Giulia, oss in crisi
Gentile redazione. Sono Giulia, una oss di 28 anni e lavoro da qualche mese per una cooperativa sociale in una piccola residenza assistenziale di provincia in Piemonte. Vi scrivo per manifestarvi il mio disagio quotidiano al lavoro che mi sta facendo valutare l'opportunità di rassegnare le dimissioni.
Premetto che sono oss da meno di un anno e che non credo assolutamente di avere alcuna verità in tasca ma avendo finito il corso oss di recente, conosco quello che mi hanno insegnato i docenti durante il corso e quello che ho appreso durante lo svolgimento dei tirocini nelle RSA e in ospedale. Ho pensato di fare un po' di esperienza in casa di riposo in attesa di partecipare ai concorsi pubblici e cercare di entrare a lavorare in ospedale.

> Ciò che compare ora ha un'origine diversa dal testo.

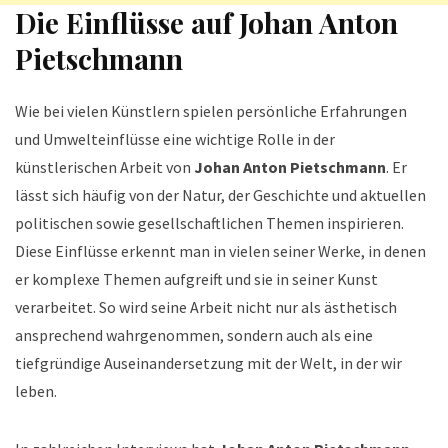
Die Einflüsse auf Johan Anton
Pietschmann
Wie bei vielen Künstlern spielen persönliche Erfahrungen
und Umwelteinflüsse eine wichtige Rolle in der
künstlerischen Arbeit von
Johan Anton Pietschmann
. Er
lässt sich häufig von der Natur, der Geschichte und aktuellen
politischen sowie gesellschaftlichen Themen inspirieren.
Diese Einflüsse erkennt man in vielen seiner Werke, in denen
er komplexe Themen aufgreift und sie in seiner Kunst
verarbeitet. So wird seine Arbeit nicht nur als ästhetisch
ansprechend wahrgenommen, sondern auch als eine
tiefgründige Auseinandersetzung mit der Welt, in der wir
leben.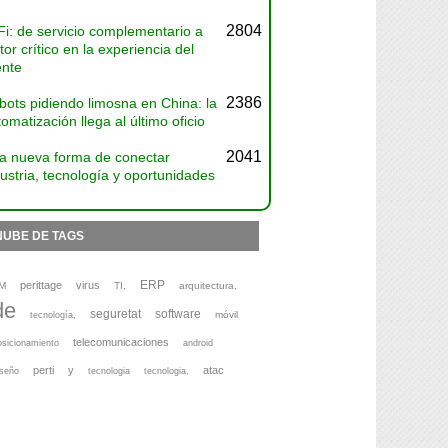
2804
Fi: de servicio complementario a
tor crítico en la experiencia del
ente
2386
bots pidiendo limosna en China: la
omatización llega al último oficio
2041
a nueva forma de conectar
ustria, tecnología y oportunidades
NUBE DE TAGS
ERP
perittage
virus
M
TI,
arquitectura,
de
seguretat
software
móvil
tecnología,
telecomunicaciones
osicionamiento
android
perti
y
atac
iseño
tecnologia
tecnologia,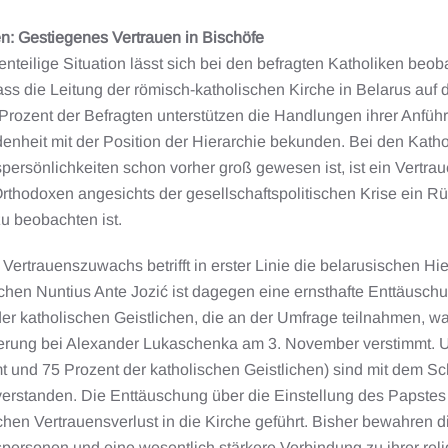
n: Gestiegenes Vertrauen in Bischöfe
nteilige Situation lässt sich bei den befragten Katholiken beob
ass die Leitung der römisch-katholischen Kirche in Belarus auf
 Prozent der Befragten unterstützen die Handlungen ihrer Anführ
enheit mit der Position der Hierarchie bekunden. Bei den Katho
persönlichkeiten schon vorher groß gewesen ist, ist ein Vertr
rthodoxen angesichts der gesellschaftspolitischen Krise ein R
u beobachten ist.
 Vertrauenszuwachs betrifft in erster Linie die belarusischen
chen Nuntius Ante Jozić ist dagegen eine ernsthafte Enttäuschu
der katholischen Geistlichen, die an der Umfrage teilnahmen, w
ierung bei Alexander Lukaschenka am 3. November verstimmt. Un
t und 75 Prozent der katholischen Geistlichen) sind mit dem S
nverstanden. Die Enttäuschung über die Einstellung des Papstes
hen Vertrauensverlust in die Kirche geführt. Bisher bewahren d
ersonen und eine wesentlich stärkere Verbindung zu ihrer relig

La cooperativa per la quale lavoro mi ha contattato alla fine del corso proponendomi l'assunzione immediata prima con un contratto di 3 mesi e poi con il tempo indeterminato. Hanno in gestione una dozzina di case di riposo ed è una delle più grandi cooperative sociali presenti nel mio territorio.
Il problema è che in questa residenza dove lavoro, dovrei rimuovere tutto quello che ho imparato durante il corso oss e ricominciare daccapo ad assorbire un lavoro che invece viene portato avanti per tradizione. Le colleghe oss che ho trovato sono quasi tutte gentili e amorevoli al primo impatto ma purtroppo sono oss vecchio stampo, erano OSA o Adest che poi negli anni si sono riqualificate in operatrici sono sanitarie attraverso dei corsi di riqualificazione a volte durati solo una cinquantina di ore.

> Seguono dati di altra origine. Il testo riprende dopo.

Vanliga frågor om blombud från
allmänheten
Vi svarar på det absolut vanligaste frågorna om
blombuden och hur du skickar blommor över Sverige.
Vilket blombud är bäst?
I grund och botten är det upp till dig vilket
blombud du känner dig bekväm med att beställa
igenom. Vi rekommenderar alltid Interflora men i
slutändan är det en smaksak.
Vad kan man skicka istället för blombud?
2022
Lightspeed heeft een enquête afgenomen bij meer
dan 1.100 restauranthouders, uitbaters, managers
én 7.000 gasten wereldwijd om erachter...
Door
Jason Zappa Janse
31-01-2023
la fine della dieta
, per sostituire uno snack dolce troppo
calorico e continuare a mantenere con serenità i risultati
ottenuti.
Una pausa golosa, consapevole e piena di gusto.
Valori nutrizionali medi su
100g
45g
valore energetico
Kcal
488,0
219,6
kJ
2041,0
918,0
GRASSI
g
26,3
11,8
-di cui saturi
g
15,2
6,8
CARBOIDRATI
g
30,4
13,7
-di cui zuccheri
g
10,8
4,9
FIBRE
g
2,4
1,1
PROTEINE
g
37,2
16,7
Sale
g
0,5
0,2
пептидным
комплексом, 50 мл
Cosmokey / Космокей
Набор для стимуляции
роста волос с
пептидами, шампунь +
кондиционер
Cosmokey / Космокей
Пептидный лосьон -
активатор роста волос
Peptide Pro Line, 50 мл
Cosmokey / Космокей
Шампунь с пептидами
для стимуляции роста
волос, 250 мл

Mi ritrovo per questo a doverle seguire nei loro metodi di assistenza che non sono assolutamente quelli appresi durante il corso oss ma frutto della loro esperienza pratica maturata negli anni di lavoro. Non nascondo che talvolta qualche loro tecnica o qualche loro stratagemma sia convivisibile ma per la maggior parte delle volte mi ritrovo costretta a compiere procedure o semplici azioni quasi contro la mia volontà.
Per farvi qualche esempio, sono costretta ad assaggiare il vitto che arriva da una cucina esterna e a dover aggiustare le varie pietanze aggiungendo sale, olio e talvolta altre spezie, perchè le mie colleghe ritengono che il cibo che ci viene consegnato sia insapore. Ho fatto presente che non trovo opportuno correggere il lavoro di un cuoco e di una dietista che sicuramente avranno predisposto quelle ricette tenendo conto dell'utenza alla quale è destinato ma non hanno voluto sentire ragioni. Ne tantomeno hanno fatto presa i miei riferimenti al sistema HCCP e ai rischi che comporta questa modalità di manipolazione del cibo.

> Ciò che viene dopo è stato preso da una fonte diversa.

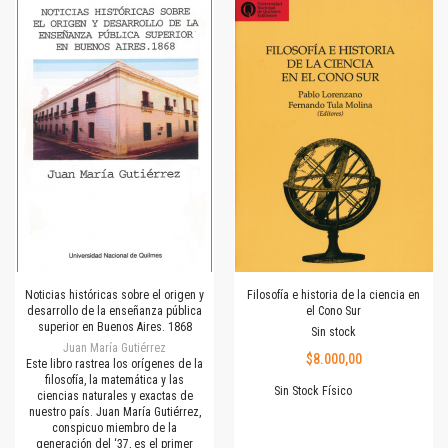
Noticias históricas sobre el origen y
Filosofía e historia de la ciencia en
desarrollo de la enseñanza pública
el Cono Sur
superior en Buenos Aires. 1868
Sin stock
Juan María Gutiérrez
$8.000,00
Este libro rastrea los orígenes de la
filosofía, la matemática y las
Sin Stock Físico
ciencias naturales y exactas de
nuestro país. Juan María Gutiérrez,
conspicuo miembro de la
generación del ‘37, es el primer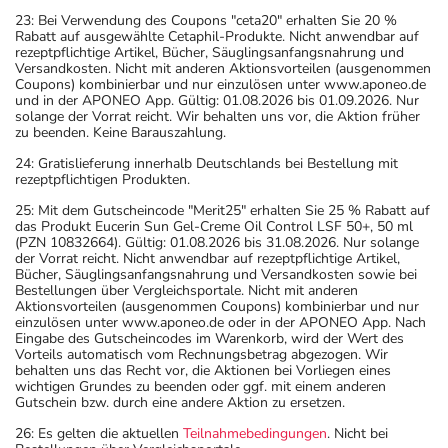
23: Bei Verwendung des Coupons "ceta20" erhalten Sie 20 %
Rabatt auf ausgewählte Cetaphil-Produkte. Nicht anwendbar auf
rezeptpflichtige Artikel, Bücher, Säuglingsanfangsnahrung und
Versandkosten. Nicht mit anderen Aktionsvorteilen (ausgenommen
Coupons) kombinierbar und nur einzulösen unter www.aponeo.de
und in der APONEO App. Gültig: 01.08.2026 bis 01.09.2026. Nur
solange der Vorrat reicht. Wir behalten uns vor, die Aktion früher
zu beenden. Keine Barauszahlung.
24: Gratislieferung innerhalb Deutschlands bei Bestellung mit
rezeptpflichtigen Produkten.
25: Mit dem Gutscheincode "Merit25" erhalten Sie 25 % Rabatt auf
das Produkt Eucerin Sun Gel-Creme Oil Control LSF 50+, 50 ml
(PZN 10832664). Gültig: 01.08.2026 bis 31.08.2026. Nur solange
der Vorrat reicht. Nicht anwendbar auf rezeptpflichtige Artikel,
Bücher, Säuglingsanfangsnahrung und Versandkosten sowie bei
Bestellungen über Vergleichsportale. Nicht mit anderen
Aktionsvorteilen (ausgenommen Coupons) kombinierbar und nur
einzulösen unter www.aponeo.de oder in der APONEO App. Nach
Eingabe des Gutscheincodes im Warenkorb, wird der Wert des
Vorteils automatisch vom Rechnungsbetrag abgezogen. Wir
behalten uns das Recht vor, die Aktionen bei Vorliegen eines
wichtigen Grundes zu beenden oder ggf. mit einem anderen
Gutschein bzw. durch eine andere Aktion zu ersetzen.
26: Es gelten die aktuellen
Teilnahmebedingungen
. Nicht bei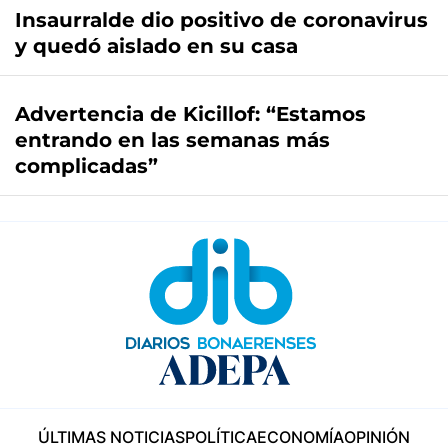
Insaurralde dio positivo de coronavirus
y quedó aislado en su casa
Advertencia de Kicillof: “Estamos
entrando en las semanas más
complicadas”
ÚLTIMAS NOTICIAS
POLÍTICA
ECONOMÍA
OPINIÓN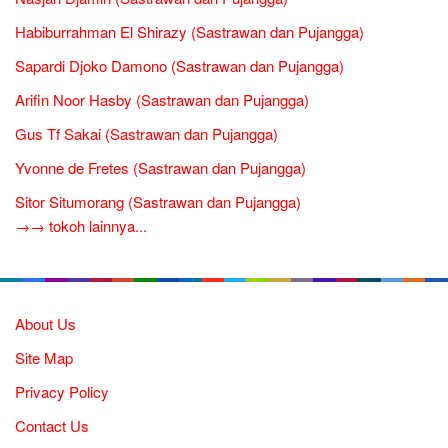
Habiburrahman El Shirazy (Sastrawan dan Pujangga)
Sapardi Djoko Damono (Sastrawan dan Pujangga)
Arifin Noor Hasby (Sastrawan dan Pujangga)
Gus Tf Sakai (Sastrawan dan Pujangga)
Yvonne de Fretes (Sastrawan dan Pujangga)
Sitor Situmorang (Sastrawan dan Pujangga)
→→ tokoh lainnya...
About Us
Site Map
Privacy Policy
Contact Us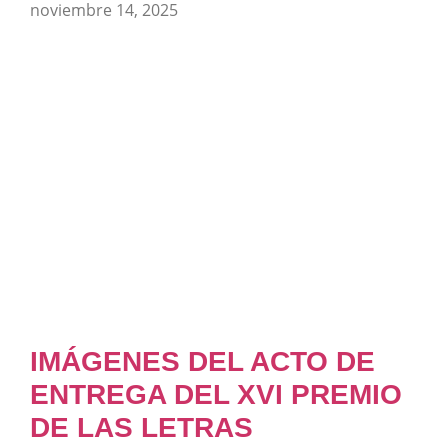
noviembre 14, 2025
IMÁGENES DEL ACTO DE
ENTREGA DEL XVI PREMIO
DE LAS LETRAS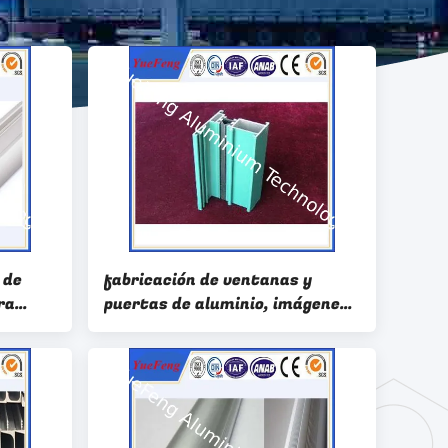
 de
fabricación de ventanas y
ra
puertas de aluminio, imágenes
s de
de ventanas de aluminio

Altra cosa che mi mette in crisi è il loro modo di effettuare l'igiene direttamente sul pannolino sporco. In pratica slacciano il pannolino e senza rimuoverlo, praticano l'igiene senza avvalersi dell'uso di una padella o di una traversina monouso e di una brocca per l'acqua. In effetti questo loro metodo è più veloce ma non è avvalorato da nessuna linea guida e modestamente credo non sia affatto corretto.
I pazienti in grado di deambulare poi, vengono aiutati a sedersi sul water per poi essere lavati direttamente in piedi usando una doccetta montata nella parete accanto alla tazza.
Tutto questo mi sta mettendo in crisi e vorrei ricevere qualche consiglio prima di prendere decisioni avventate.